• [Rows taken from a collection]
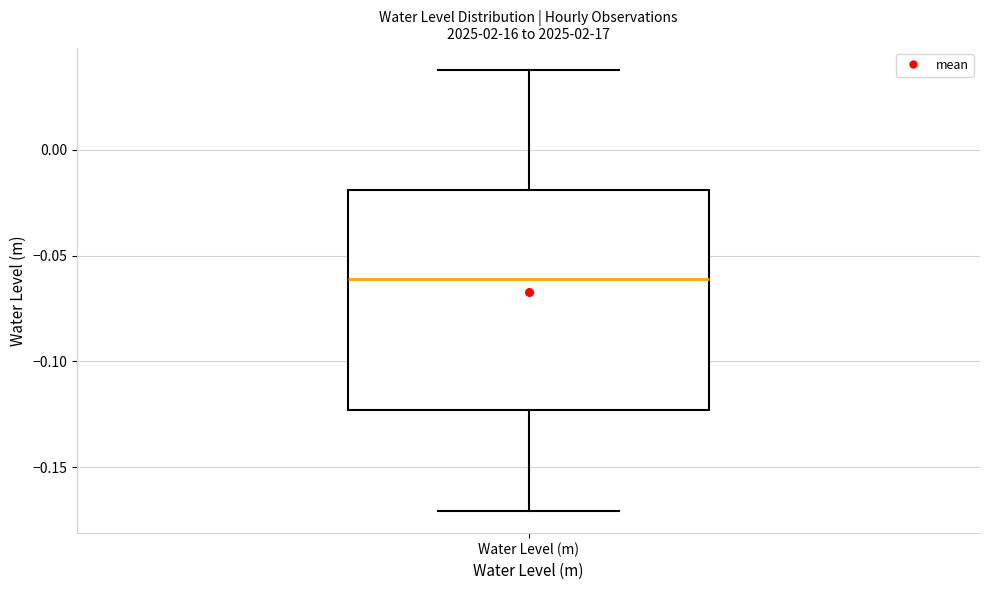

Transcribe this box plot: give where the median line is, the range the box spans, and where the two whiskers end, as read against the y-axis. The values are not printed on the chart, so give them approximately, as read against the axis.

median -0.060, box -0.125 to -0.020, whiskers -0.170 to 0.040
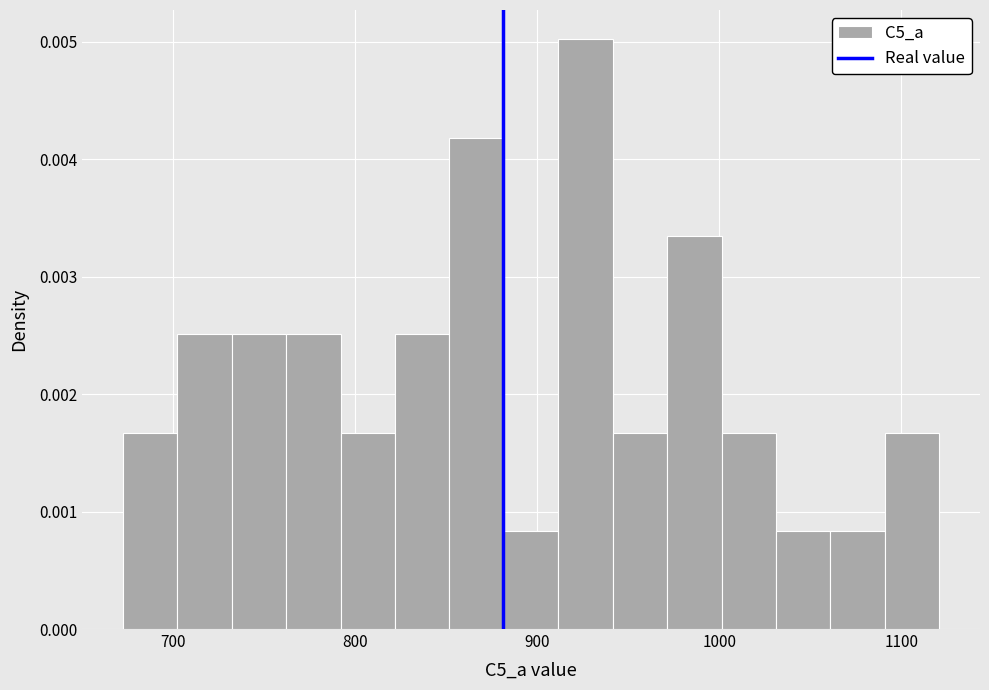

Around what value on the x-axis is the tallest bar? Give the approximate position of its centre, as read against the axis.

930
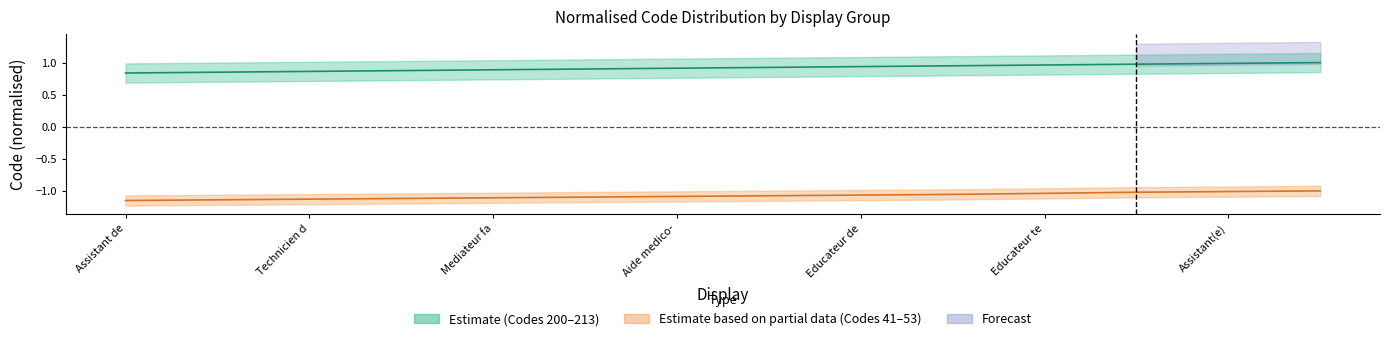

Is it true that the value at Mediateur fa is 0.9?

True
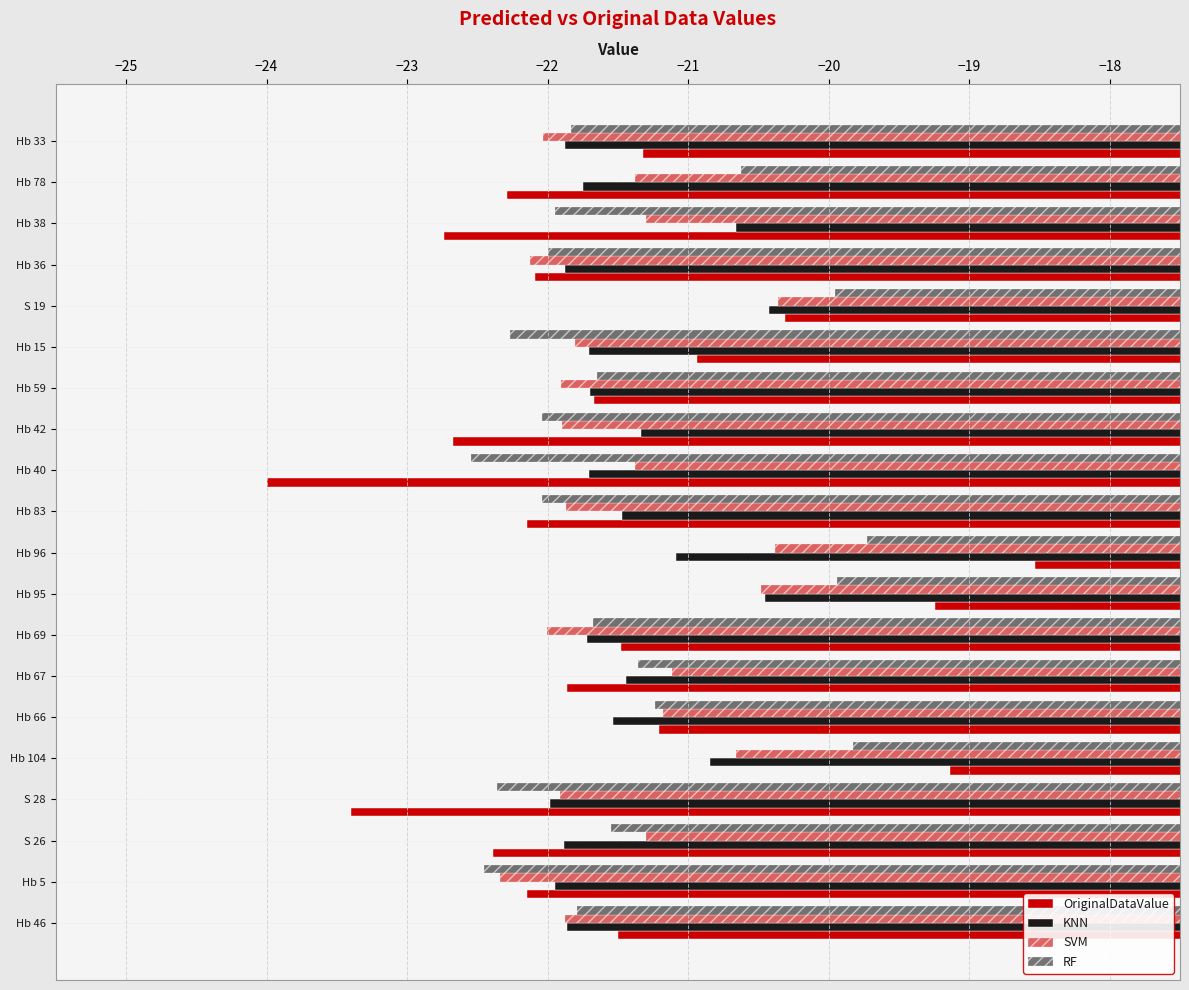

What is the sum of all SVM values?

-429.3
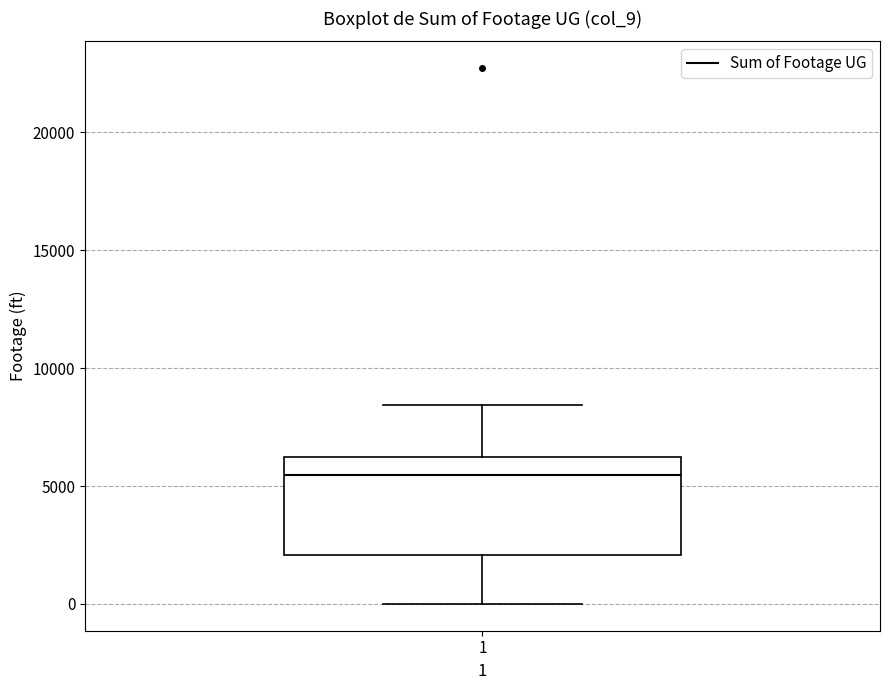

Transcribe this box plot: give where the median line is, the range the box spans, and where the two whiskers end, as read against the y-axis. The values are not printed on the chart, so give them approximately, as read against the axis.

median 5500, box 2000 to 6500, whiskers 0 to 8500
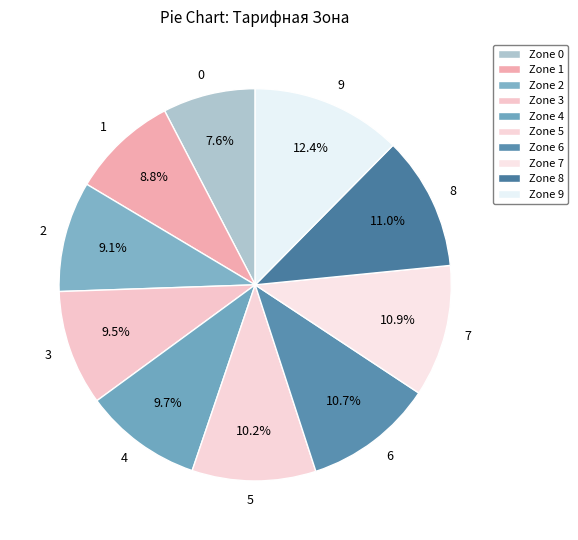

Combined, do 9 and 1 account for over 50%?

No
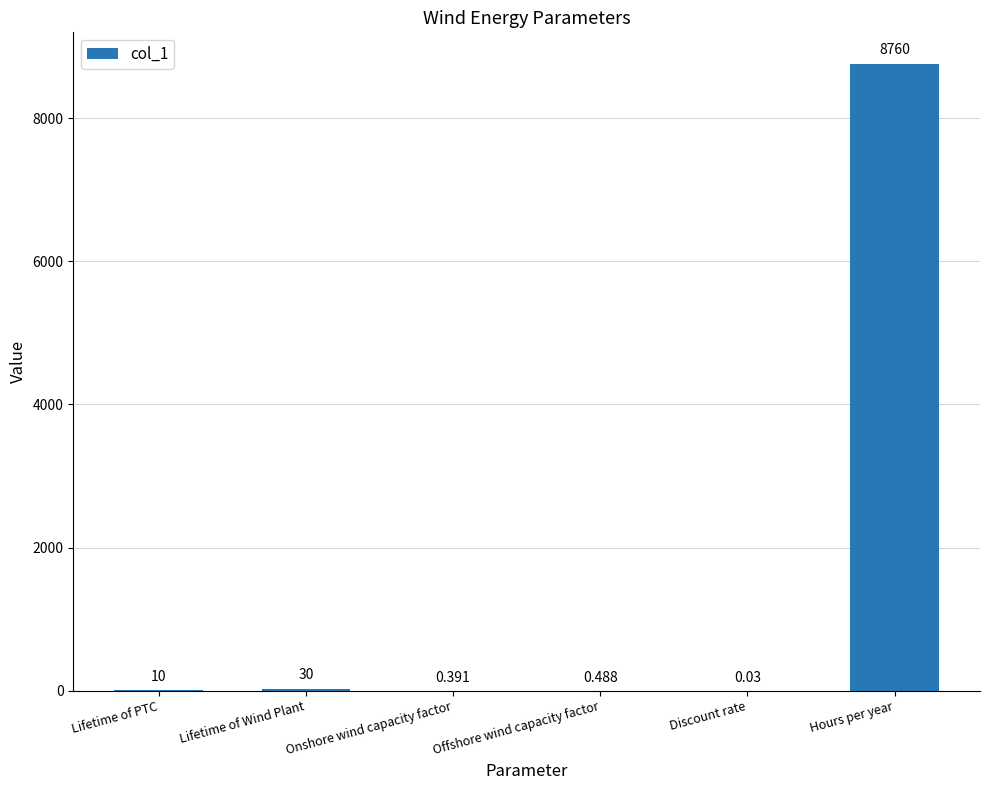

How many series are shown in this chart?

1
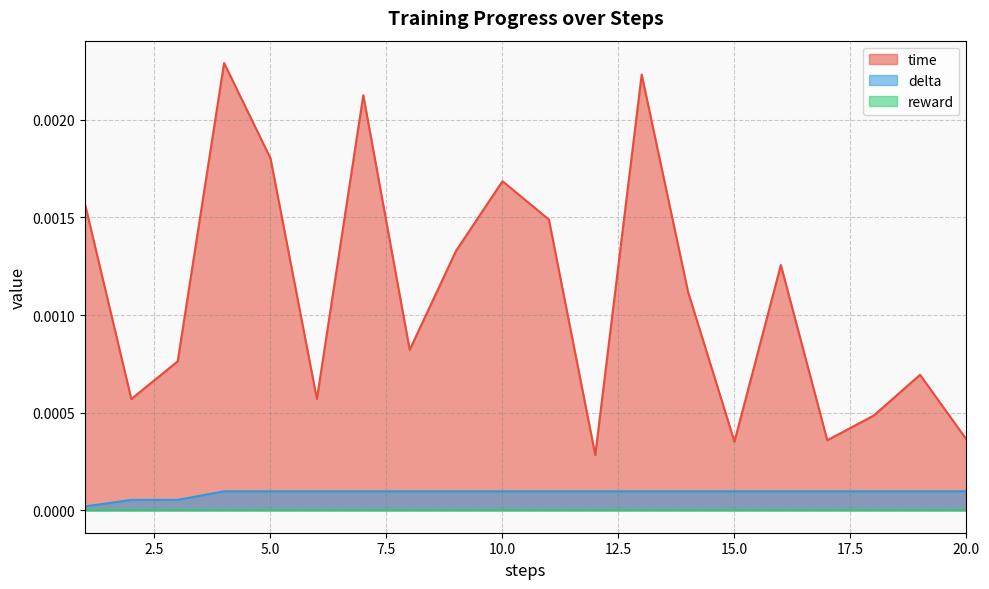

True or false: delta has a value of 0.0 at 6.

False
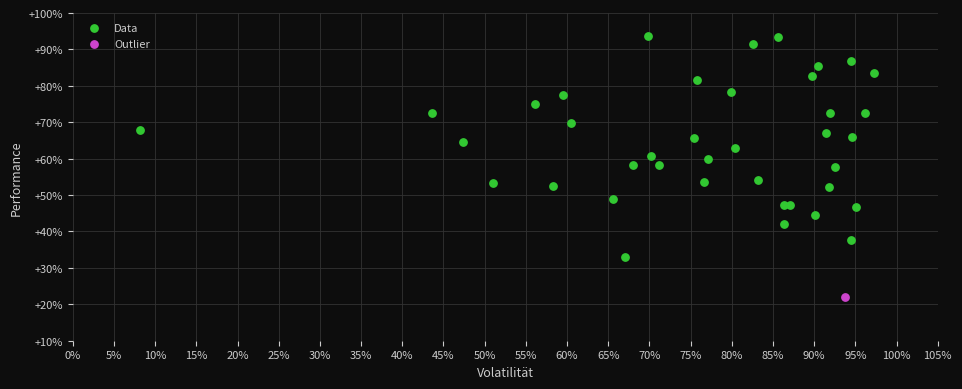

What are all the series names shown in the legend?

Data, Outlier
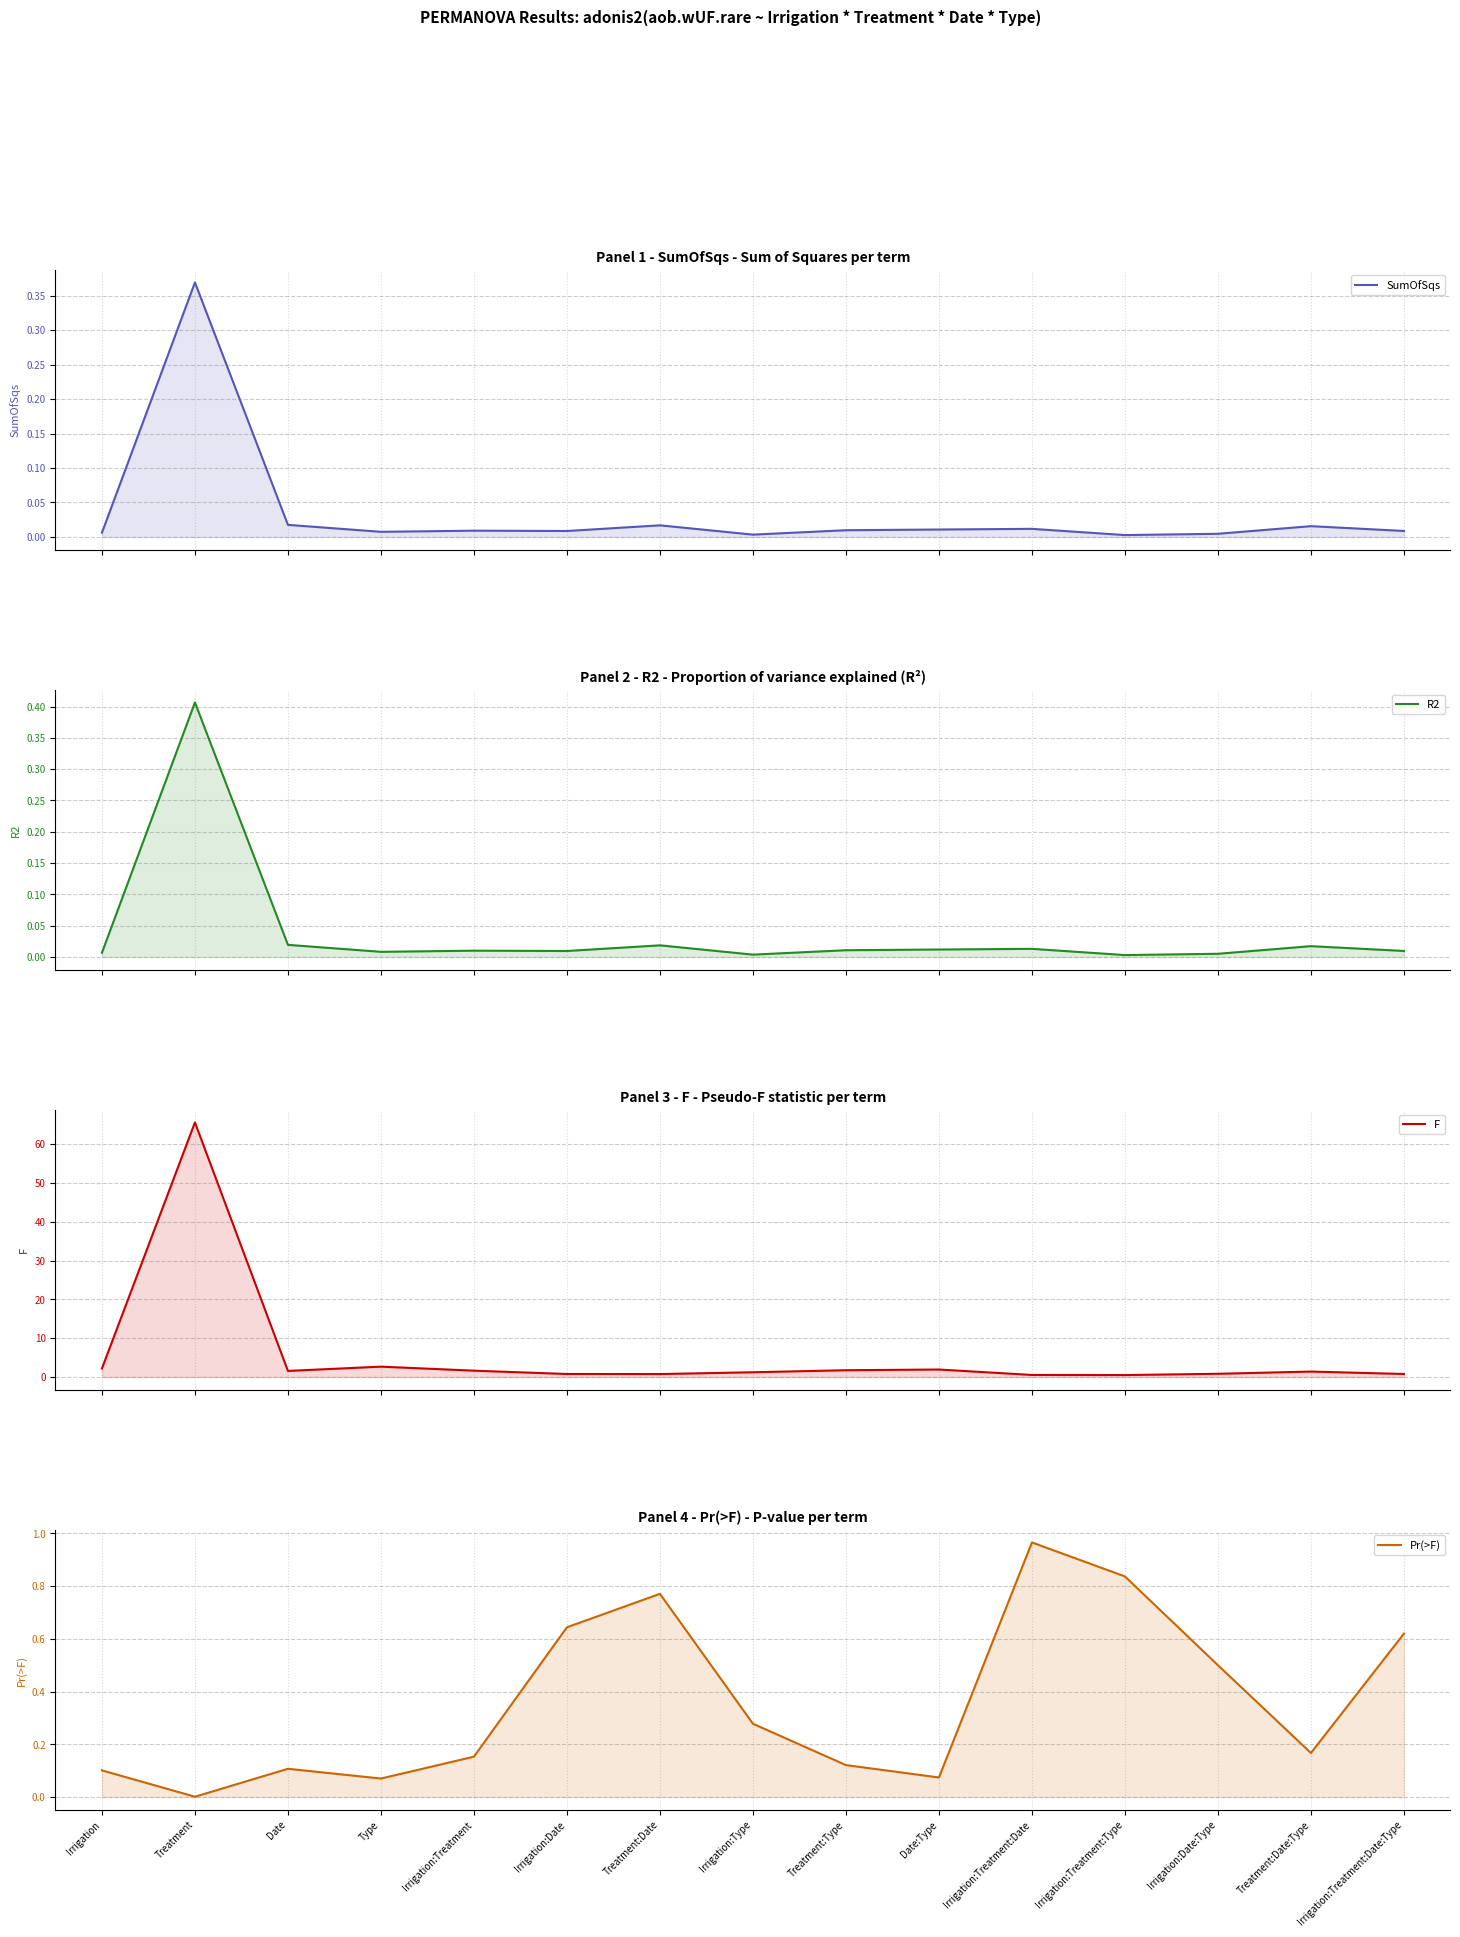

True or false: R2 and F cross at least once.

False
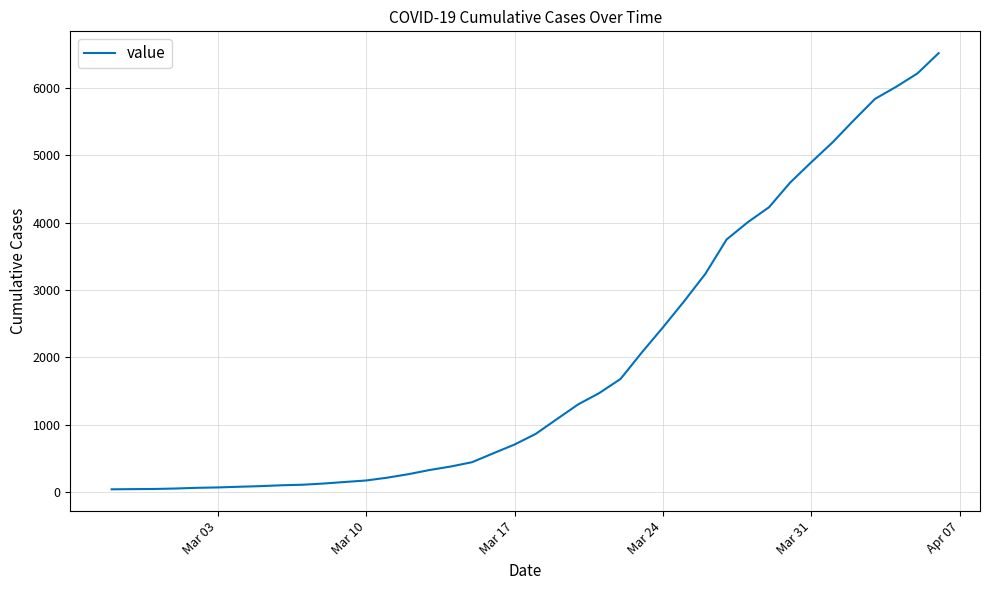

What is the maximum value shown in the chart?

6518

• [TO DO]
Output every line of the rows above as a JSON list of strings, one string per line, with blank lines skipped. Leave the pictures out of the list.

• [SOLUTION TO THE EXERCISE]
[
  "Transcribe this box plot: give where the median line is, the range the box spans, and where the two whiskers end, as read against the y-axis. The values are not printed on the chart, so give them approximately, as read against the axis.",
  "median -0.060, box -0.125 to -0.020, whiskers -0.170 to 0.040",
  "Around what value on the x-axis is the tallest bar? Give the approximate position of its centre, as read against the axis.",
  "930",
  "Is it true that the value at Mediateur fa is 0.9?",
  "True",
  "What is the sum of all SVM values?",
  "-429.3",
  "Transcribe this box plot: give where the median line is, the range the box spans, and where the two whiskers end, as read against the y-axis. The values are not printed on the chart, so give them approximately, as read against the axis.",
  "median 5500, box 2000 to 6500, whiskers 0 to 8500",
  "Combined, do 9 and 1 account for over 50%?",
  "No",
  "How many series are shown in this chart?",
  "1",
  "True or false: delta has a value of 0.0 at 6.",
  "False",
  "What are all the series names shown in the legend?",
  "Data, Outlier",
  "True or false: R2 and F cross at least once.",
  "False",
  "What is the maximum value shown in the chart?",
  "6518"
]